The assessee, being aggrieved against the order of Assessing Officer filed an appeal before the Commissioner of Income Tax (Appeals) who allowed the appeal partly.  The Commissioner of Income Tax (Appeals) considered the assessment order and the submissions of the appellant’s analysis of the differences between the original and re-casted accounts.  The difference came @ Rs.1,95,87,531/- whereas the Assessing Officer made additions to the tune of Rs.3,84,50,457/- which cannot be sustained according to the Commissioner of Income Tax (Appeals).  The Commissioner of Income Tax (Appeals) restricted the addition @ Rs.1,95,87,531/- .  The Commissioner of Income Tax (Appeals) did not find any fault on the holding of the Assessing Officer’s proposal for the withdrawal of exemption to the assessee. 
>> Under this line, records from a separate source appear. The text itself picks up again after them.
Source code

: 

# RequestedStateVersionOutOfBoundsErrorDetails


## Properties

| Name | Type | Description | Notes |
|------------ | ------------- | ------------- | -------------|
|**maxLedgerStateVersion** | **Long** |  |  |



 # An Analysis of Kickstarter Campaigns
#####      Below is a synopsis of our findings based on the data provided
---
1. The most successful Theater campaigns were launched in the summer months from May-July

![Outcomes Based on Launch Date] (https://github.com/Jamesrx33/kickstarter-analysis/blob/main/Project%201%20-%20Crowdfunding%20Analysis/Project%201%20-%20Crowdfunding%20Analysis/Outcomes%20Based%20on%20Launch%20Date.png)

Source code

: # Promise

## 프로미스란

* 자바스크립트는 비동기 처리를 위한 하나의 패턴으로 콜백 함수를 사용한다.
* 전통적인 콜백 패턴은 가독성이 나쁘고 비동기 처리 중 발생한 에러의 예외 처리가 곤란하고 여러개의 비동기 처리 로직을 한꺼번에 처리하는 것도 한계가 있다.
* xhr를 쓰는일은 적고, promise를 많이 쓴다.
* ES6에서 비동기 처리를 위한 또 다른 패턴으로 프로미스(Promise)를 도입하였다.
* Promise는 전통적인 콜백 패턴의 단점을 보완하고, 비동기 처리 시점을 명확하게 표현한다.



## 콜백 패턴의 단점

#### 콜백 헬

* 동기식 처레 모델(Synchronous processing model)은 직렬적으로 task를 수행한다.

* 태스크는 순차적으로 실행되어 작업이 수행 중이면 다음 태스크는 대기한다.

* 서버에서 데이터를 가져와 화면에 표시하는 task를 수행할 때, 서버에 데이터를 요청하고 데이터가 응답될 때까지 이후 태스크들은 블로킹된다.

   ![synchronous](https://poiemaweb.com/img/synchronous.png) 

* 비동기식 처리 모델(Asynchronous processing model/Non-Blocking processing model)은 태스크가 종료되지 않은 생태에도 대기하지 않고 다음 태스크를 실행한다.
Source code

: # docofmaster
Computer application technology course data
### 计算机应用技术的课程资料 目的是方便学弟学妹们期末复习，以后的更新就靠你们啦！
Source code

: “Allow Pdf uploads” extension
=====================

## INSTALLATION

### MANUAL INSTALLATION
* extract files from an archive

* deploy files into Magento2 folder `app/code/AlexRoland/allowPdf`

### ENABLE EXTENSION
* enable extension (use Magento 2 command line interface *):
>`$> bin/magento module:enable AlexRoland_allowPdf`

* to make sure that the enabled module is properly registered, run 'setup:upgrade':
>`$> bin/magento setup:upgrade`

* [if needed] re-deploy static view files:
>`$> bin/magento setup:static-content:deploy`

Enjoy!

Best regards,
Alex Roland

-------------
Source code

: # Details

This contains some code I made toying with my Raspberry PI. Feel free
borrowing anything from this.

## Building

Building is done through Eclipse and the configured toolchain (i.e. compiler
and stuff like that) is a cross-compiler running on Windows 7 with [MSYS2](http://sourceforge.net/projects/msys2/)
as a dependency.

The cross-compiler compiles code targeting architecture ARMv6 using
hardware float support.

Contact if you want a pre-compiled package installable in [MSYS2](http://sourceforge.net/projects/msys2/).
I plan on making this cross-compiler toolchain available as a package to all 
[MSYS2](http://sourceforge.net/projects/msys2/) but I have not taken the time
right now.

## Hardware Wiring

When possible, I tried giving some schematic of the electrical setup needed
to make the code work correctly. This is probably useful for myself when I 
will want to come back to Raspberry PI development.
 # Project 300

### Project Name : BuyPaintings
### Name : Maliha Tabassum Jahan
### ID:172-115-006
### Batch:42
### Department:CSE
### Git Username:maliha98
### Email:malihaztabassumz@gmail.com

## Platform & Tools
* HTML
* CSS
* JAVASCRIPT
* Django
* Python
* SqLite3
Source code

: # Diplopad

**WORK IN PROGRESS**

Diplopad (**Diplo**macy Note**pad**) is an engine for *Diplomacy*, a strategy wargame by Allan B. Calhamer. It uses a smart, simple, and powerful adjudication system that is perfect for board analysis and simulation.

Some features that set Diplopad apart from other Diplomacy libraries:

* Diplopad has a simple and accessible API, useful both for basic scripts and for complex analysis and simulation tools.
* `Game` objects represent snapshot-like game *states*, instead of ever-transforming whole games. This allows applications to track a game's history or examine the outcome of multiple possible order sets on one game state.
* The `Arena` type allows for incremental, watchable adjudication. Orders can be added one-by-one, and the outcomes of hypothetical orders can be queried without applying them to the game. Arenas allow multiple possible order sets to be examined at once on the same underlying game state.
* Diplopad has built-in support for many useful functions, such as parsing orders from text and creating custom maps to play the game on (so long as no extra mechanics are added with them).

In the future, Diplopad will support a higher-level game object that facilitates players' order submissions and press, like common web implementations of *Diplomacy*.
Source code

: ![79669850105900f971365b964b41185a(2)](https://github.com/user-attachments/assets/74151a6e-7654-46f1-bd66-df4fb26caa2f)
Against the order of Commissioner of Income Tax (Appeals) the appellant filed the present appeal before the Income Tax Appellate Tribunal (‘ITAT’ for short).  The appellant submitted the following before the ITAT-

  • The notice issued under section 143 (2), dated 01.05.2012 is bad in law and consequential assessment framed in response to the said notice is un-sustainable and assessment framed under section  148 read with section143(3) after treating the return filed on dated 12.10.2012 is as non-est, is unwarranted and liable to be set aside.
  • The notice under section 143(2) of the Act is not only mandatory but in the absence of such notice, the Assessing Officer cannot proceed to make enquiry.
  • The Assessing Officer has erred in holding that the return filed on dated 12.10.2012 in response to the notice under section 148 after specified time limit of 30 days is non-est.
  • The reasons recorded and the reopening under section 148 is bad in law since no proper approval as required under section 151 has been obtained.

The Revenue supported the impugned order passed by the Commissioner of Income Tax (Appeals) and submitted that the same is not suffered from any perversity, impropriety and illegality and therefore does not require any interference.  After issuing notice under section 148 of the Act to the Assessee, admittedly two notices under section 143(2) have been issued on dated 01.05.2012 and 09.08.2012 to the Assessee, hence the assessment framed and its sustenance do not require any interference.

In the present appeal the ITAT is to decide the questions as to whether-

  • issuance of notice under section 143(2) of the Act is mandatory after filing of return of income in response to the notice issued under section 148 of the Act;
  • if the answer is ‘yes’ then what would be the fate of the assessment order framed without issuing notice under section 143(2) of the Act.

The ITAT relied on the following judgments for the purposes of this case-

The ITAT, in view of the above judgments, held that it is clear that for processing the revised return filed in response to the notice under section 148 of the Act, issuance of notice under section 143(2) of the Act is necessary and mandatory.  Non-issuance of the notice under section 143(2) is not a procedural irregularity and therefore the same cannot be cured under section 292 BB of the Act. Consequently the assessment framed against the Assessee without issuing notice under section 143(2) of the Act is unsustainable and liable to be quashed being void-abinitio.